WHAT THIS TASK INVOLVES: Please reproduce the listing word for word, from its first line through the line containing "și umiditate moderată.", with both ends included.
BEGIN
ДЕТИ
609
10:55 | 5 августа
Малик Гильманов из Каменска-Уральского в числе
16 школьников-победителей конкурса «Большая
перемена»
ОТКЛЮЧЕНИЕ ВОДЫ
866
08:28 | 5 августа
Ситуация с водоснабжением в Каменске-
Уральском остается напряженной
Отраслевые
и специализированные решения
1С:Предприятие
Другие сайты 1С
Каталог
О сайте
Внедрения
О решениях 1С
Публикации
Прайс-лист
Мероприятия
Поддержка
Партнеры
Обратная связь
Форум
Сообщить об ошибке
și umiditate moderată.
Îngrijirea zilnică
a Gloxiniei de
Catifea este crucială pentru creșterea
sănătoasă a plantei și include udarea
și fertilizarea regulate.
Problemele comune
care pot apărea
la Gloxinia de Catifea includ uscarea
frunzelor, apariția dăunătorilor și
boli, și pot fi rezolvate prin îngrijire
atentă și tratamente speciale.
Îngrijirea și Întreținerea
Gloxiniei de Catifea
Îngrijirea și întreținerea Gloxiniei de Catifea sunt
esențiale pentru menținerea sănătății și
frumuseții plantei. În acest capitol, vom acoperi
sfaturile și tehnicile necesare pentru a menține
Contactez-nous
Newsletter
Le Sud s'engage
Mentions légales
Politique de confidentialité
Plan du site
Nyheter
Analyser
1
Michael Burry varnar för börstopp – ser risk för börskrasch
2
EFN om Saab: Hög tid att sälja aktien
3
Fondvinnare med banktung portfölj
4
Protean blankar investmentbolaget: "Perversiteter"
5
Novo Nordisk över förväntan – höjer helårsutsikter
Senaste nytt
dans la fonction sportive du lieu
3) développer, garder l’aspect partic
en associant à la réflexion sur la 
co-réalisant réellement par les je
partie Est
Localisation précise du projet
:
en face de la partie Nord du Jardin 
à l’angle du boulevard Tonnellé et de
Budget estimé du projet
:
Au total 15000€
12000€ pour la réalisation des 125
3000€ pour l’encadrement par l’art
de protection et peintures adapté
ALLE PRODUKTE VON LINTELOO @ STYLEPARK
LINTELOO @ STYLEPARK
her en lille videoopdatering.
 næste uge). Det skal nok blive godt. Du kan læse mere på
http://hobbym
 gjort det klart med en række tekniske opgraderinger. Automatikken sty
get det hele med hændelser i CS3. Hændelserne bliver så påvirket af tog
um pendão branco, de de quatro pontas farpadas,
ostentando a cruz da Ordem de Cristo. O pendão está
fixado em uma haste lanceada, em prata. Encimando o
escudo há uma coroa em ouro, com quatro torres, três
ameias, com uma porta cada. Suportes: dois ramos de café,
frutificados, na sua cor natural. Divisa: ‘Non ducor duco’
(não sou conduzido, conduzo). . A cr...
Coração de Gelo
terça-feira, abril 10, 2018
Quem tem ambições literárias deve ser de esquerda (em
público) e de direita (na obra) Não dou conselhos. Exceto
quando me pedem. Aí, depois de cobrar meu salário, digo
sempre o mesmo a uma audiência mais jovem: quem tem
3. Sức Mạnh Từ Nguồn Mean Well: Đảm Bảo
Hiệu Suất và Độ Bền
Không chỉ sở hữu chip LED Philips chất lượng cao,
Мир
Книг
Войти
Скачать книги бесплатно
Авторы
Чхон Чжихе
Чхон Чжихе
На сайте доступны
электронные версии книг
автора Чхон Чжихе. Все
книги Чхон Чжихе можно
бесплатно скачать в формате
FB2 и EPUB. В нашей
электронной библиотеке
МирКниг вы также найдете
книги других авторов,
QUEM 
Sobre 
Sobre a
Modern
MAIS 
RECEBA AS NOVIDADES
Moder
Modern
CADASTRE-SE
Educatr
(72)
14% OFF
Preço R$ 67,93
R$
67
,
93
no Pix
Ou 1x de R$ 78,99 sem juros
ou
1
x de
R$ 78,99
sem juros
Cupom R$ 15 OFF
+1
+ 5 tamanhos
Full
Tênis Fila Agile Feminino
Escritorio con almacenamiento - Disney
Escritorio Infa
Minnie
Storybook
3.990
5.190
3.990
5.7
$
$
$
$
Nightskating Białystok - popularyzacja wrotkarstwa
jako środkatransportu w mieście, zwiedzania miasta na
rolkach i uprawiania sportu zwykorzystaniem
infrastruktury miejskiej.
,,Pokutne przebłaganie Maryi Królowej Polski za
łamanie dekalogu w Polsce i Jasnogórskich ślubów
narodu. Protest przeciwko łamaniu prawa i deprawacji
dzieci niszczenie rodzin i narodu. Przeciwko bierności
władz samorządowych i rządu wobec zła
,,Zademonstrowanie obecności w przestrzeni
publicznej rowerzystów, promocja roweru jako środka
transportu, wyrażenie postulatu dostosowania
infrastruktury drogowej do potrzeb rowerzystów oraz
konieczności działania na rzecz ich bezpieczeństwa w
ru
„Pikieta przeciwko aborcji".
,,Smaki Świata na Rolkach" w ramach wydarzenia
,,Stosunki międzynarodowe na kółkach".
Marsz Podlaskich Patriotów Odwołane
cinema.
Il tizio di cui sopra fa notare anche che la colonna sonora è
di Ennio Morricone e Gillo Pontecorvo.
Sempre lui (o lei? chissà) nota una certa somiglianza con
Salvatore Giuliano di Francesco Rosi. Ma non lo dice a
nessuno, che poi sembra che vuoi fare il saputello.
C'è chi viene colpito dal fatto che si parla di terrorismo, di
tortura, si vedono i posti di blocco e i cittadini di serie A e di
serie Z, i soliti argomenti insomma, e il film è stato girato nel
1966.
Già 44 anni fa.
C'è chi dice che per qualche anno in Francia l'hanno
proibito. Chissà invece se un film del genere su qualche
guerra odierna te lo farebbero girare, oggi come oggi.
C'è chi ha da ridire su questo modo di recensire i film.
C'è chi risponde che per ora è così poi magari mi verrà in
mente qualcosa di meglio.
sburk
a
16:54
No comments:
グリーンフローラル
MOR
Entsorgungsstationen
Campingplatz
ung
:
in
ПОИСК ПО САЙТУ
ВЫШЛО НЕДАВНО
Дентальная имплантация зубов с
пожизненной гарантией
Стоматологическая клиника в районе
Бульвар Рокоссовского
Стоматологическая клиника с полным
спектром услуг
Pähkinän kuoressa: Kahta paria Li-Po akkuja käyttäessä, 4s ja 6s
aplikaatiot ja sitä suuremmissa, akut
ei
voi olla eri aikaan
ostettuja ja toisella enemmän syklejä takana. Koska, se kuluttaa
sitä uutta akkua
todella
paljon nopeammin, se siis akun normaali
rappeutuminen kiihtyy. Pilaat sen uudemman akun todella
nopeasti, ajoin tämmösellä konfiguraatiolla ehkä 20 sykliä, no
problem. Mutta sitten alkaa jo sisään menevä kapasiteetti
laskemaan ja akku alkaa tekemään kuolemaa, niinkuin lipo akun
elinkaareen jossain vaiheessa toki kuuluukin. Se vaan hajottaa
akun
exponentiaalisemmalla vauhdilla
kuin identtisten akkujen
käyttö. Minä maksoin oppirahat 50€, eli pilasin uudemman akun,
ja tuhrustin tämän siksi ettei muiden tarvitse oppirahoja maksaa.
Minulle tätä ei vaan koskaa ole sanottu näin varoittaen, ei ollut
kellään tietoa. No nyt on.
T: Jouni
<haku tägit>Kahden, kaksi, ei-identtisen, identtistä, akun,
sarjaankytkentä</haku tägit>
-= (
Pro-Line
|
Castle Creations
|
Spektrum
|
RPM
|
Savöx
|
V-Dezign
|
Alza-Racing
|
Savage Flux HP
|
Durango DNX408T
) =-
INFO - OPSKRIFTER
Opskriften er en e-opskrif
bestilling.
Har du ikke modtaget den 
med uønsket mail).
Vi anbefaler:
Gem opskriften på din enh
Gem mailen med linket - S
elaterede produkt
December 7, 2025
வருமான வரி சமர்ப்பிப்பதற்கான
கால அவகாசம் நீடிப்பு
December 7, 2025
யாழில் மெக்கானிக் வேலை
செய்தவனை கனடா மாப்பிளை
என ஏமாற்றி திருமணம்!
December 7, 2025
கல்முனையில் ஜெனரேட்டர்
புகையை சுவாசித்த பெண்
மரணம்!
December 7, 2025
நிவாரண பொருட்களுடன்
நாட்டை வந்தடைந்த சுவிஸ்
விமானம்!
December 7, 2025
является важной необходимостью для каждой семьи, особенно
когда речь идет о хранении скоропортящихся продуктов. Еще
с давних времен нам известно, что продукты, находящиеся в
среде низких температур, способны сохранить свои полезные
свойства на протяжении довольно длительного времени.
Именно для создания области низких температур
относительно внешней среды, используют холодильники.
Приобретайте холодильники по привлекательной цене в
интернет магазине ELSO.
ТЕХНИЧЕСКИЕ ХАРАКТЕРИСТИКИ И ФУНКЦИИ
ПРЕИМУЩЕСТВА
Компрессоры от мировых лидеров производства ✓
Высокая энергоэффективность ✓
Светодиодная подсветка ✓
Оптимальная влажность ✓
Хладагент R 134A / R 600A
END
REPLY TO THE TASK:
ДЕТИ
609
10:55 | 5 августа
Малик Гильманов из Каменска-Уральского в числе
16 школьников-победителей конкурса «Большая
перемена»
ОТКЛЮЧЕНИЕ ВОДЫ
866
08:28 | 5 августа
Ситуация с водоснабжением в Каменске-
Уральском остается напряженной
Отраслевые
и специализированные решения
1С:Предприятие
Другие сайты 1С
Каталог
О сайте
Внедрения
О решениях 1С
Публикации
Прайс-лист
Мероприятия
Поддержка
Партнеры
Обратная связь
Форум
Сообщить об ошибке
și umiditate moderată.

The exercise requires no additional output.